A study published this week in the European Respiratory Journal asks whether saliva could do part of that job instead. The answer, at least for one of the two drugs tested, is a cautious yes.

Reading the dose from spit

Researchers ran a community-based study in Vietnam between 2021 and 2023. They collected paired plasma and saliva samples from patients being treated for multidrug-resistant TB, taking them at zero, two, and five hours after a dose. Saliva was measured with a point-of-care device called the NanoPhotometer NP80. The same samples were also run through liquid chromatography-mass spectrometry, the slow and expensive lab method that serves as the gold standard.

The two drugs in question were levofloxacin and linezolid, both mainstays of modern drug-resistant TB regimens.
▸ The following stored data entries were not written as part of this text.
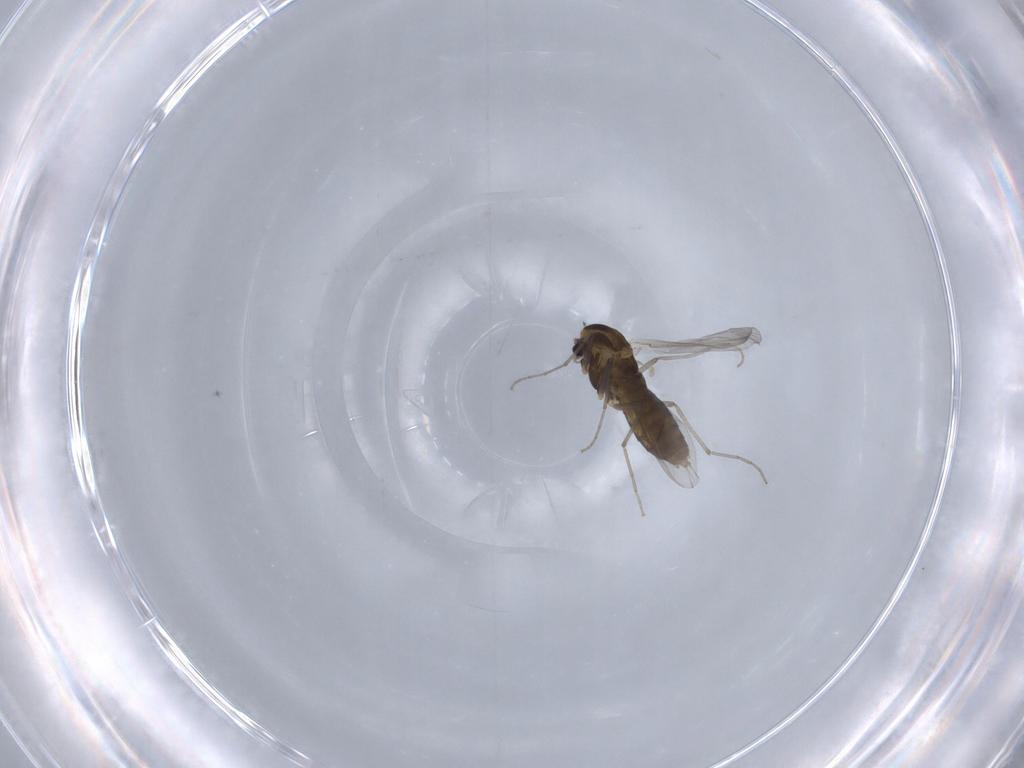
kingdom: Animalia
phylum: Arthropoda
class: Insecta
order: Diptera
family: Chironomidae
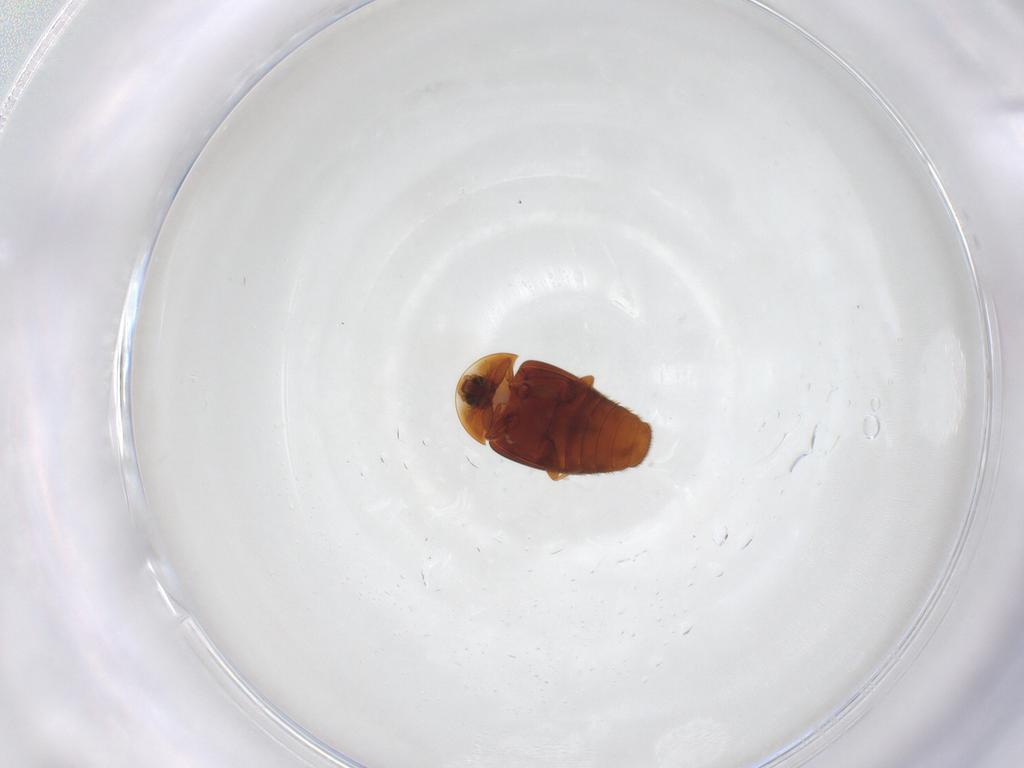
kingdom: Animalia
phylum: Arthropoda
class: Insecta
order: Coleoptera
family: Corylophidae
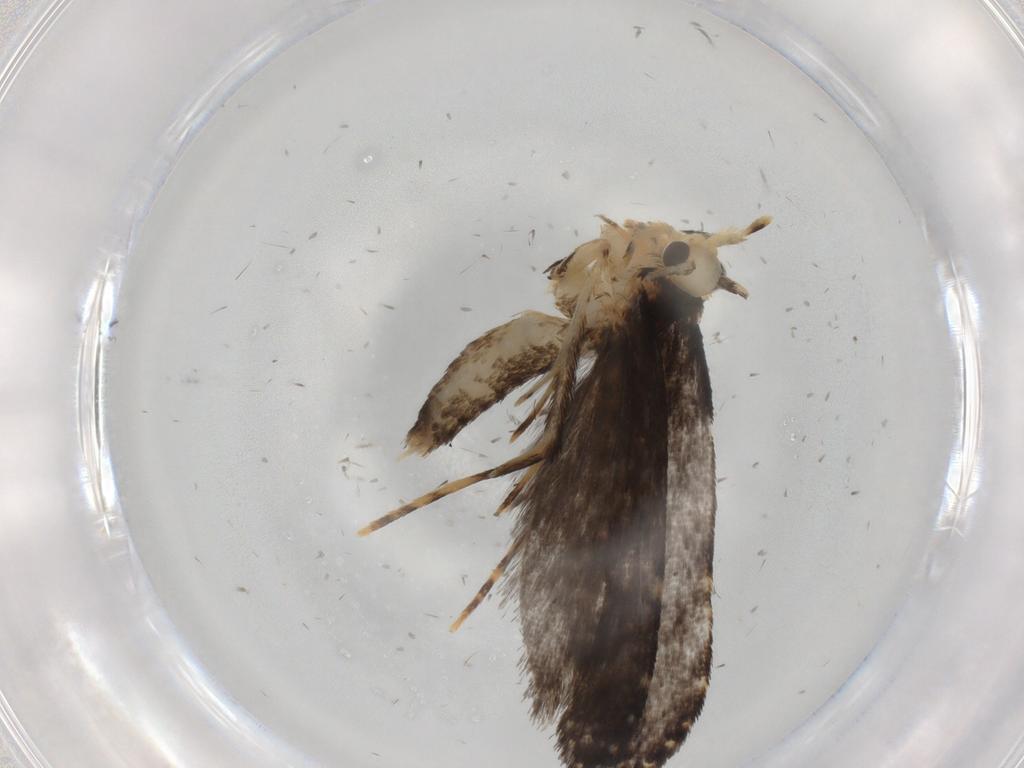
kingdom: Animalia
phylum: Arthropoda
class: Insecta
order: Lepidoptera
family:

To decide whether a patient was getting enough, the team calculated total drug exposure over 24 hours and compared it against therapeutic targets tied to how much drug it takes to suppress the bacteria.
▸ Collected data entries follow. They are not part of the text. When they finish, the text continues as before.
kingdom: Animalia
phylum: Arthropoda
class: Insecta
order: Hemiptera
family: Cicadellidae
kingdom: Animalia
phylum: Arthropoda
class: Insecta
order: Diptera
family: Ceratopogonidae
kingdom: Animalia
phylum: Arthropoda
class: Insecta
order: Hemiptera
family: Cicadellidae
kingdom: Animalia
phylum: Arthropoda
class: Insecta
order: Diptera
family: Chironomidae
For levofloxacin, a saliva exposure threshold of 70.3 mg·h·L flagged 16 of the 19 patients whose blood levels were too low. That works out to a sensitivity of 84 percent and a specificity of 78 percent across 60 patients. Not perfect, but useful. A quick spit test that catches most under-dosed patients could tell a clinic which people need a closer look, without sending everyone for blood work.

Where the saliva test fell short

Linezolid was a different story. Only 17 patients had data for that drug, and the numbers were thin. Saliva testing did correctly spot the single patient who was under-dosed and the single patient who was over-dosed. But with so few cases to learn from, the researchers could not pin down a reliable saliva threshold at all. For levofloxacin they had a cutoff. For linezolid they had two lucky hits and not enough to build a rule.

That gap matters, because linezolid is one of the drugs whose side effects most need watching. Nerve damage and blood problems climb when levels run high for too long. A saliva monitor that could catch those cases early would be worth a lot. This study does not deliver that yet.

A screening tool, not a verdict

It is worth being clear about what the work shows and what it does not. This was a feasibility study, cross-sectional, with small numbers, especially for linezolid. It establishes that saliva concentrations track plasma exposure well enough to screen for trouble. It does not prove that saliva-guided dosing changes how patients actually do. The authors themselves call for more research to set a linezolid threshold and to test whether adjusting doses based on saliva improves outcomes or saves money.

Saliva and blood are also not the same fluid. A drug's passage into saliva depends on its chemistry, how much binds to proteins, and the pH of the mouth. That is part of why levofloxacin behaved predictably here and linezolid did not. Any real-world version of this test would need to account for those quirks drug by drug.

Still, the direction is promising. Therapeutic drug monitoring has long been a luxury reserved for well-funded hospitals. A non-invasive test that a health worker could run in a clinic, or eventually a village, points toward a version of that care built for the settings where drug-resistant TB actually lives. Getting the dose right is half the battle against a disease that kills over a million people a year. A little spit might help.